Previously, Roy served as the first vice president of innovation for Intuit, a leading software company best known for Quicken, QuickBooks and TurboTax. In this role, he led changes in how Intuit manages new business creation, allowing small teams pursuing new opportunities to get to market and experiment rapidly.
Roy also built innovation programs that dramatically increased entrepreneurial activity, with annual new releases increasing from five per year to 30, while time to market decreased from one year to a few months. After five years of Intuit’s new approach to growth, the company had delivered shareholder returns of three times Google and 33 times the S&P 500.
Roy received his MBA from the Stanford Graduate School of Business and graduated with honors from Harvard College.
Shivan Mehta, MD, MBA, MSHP
Associate Chief Innovation Officer, Penn Medicine
Shivan Mehta is a gastroenterologist and the associate chief innovation officer at Penn Medicine. He is also an assistant professor of medicine at the Perelman School of Medicine, senior fellow at the Leonard Davis Institute of Health Economics, and affiliated faculty at the Center for Health Incentives and Behavioral Economics, all at the University of Pennsylvania.
Shivan leads the operating team at the Penn Medicine Center for Health Care Innovation to develop, test, and implement new health care delivery interventions across the University of Pennsylvania Health System (UPHS). Shivan also conducts health services research looking at how health care systems can leverage behavioral economics, design thinking, and information technology to improve population health through medication adherence and cancer screening.
Shivan received his bachelor’s degree in economics from Yale University, his medical degree and master’s in health policy research from the University of Pennsylvania, and his MBA in health care management from the Wharton School. He was a resident in internal medicine at New York Presbyterian Hospital/Columbia and a fellow in gastroenterology at UPHS.
Mitesh Patel, MD, MBA, MS
Director, Nudge Unit
Mitesh is the director of the Penn Medicine Nudge Unit, a faculty member at the Penn Medicine Center for Health Care Innovation and the Center for Health Incentives and Behavioral Economics, and a staff physician at the Philadelphia VA Medical Center. Mitesh is also an assistant professor of medicine at the Perelman School of Medicine and an assistant professor of health care management at the Wharton School at the University of Pennsylvania.
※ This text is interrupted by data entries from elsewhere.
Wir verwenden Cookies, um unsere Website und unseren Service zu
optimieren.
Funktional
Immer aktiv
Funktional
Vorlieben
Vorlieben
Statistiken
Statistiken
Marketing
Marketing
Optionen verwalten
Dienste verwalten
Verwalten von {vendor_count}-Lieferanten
Mitesh’s research leverages concepts from behavioral economics to design connected health approaches to improve individual health behaviors. He has led several randomized, controlled trials that used wearable devices, smartphone applications, and workplace weight scales to track health behaviors. These studies evaluate interventions designed using financial and social incentives to change health behaviors. His work also evaluates how information technology-based interventions can be designed to use concepts from behavioral economics change physician behaviors to reduce low-value services and increase the delivery of high-value care.